I saw the output...
C is An unsigned char (octet,8bit) value.
W An unsigned char value (can be greater than 255).
So, why "C" values could become greater than 255?
#unpack "C*", $unicode_string.$unicode_string;
#("UNSIGNED OCTETS(C*) ", 12354, 12354)
this seems strange...
Do you mean my example should use "W" for unpack? If so, Does this make sense? The result is same with my machine. My point is, @bytes is not bytes, it is decimal code points for "HIRAGANA LETTER A".

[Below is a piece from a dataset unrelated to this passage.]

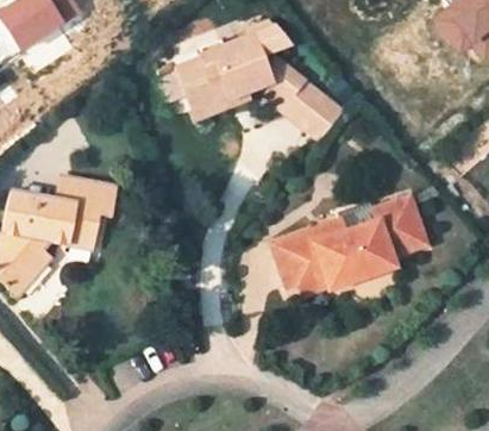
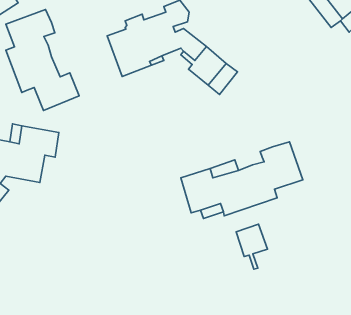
building: none -> [6,10,79,110]
building: none -> [236,224,268,269]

$code_point=0x3042;#HIRAGANA LETTER A
$unicode_string=pack('U*', $code_point);
@bytes=unpack("W*", $unicode_string);
print join('|', @bytes), "\n"; #==>these are not bytes ,but array
+ of codepoints
$code_point=0x3042;#HIRAGANA LETTER A
$unicode_string=pack('U*', $code_point);
@bytes=map{ sprintf("%X",$_) } unpack("W*", Encode::encode('utf8',
+$unicode_string));
print join('|', @bytes), "\n";
I really should read packtut.
I am waiting for your replay.
update:
I met description of perlunicode:
" pack("C") and unpack("C") are methods for emulating byte-oriented chr() and ord() on Unicode strings. While these methods reveal the internal encoding of Unicode strings, that is not something one normally needs to care about at all."
so, I think
# this is wrong
@bytes=unpack("C*", $unicode_string);
# this is right
@byets= unpack("C*", Encode::encode('utf8',$unicode_string));
doesn't it ?
|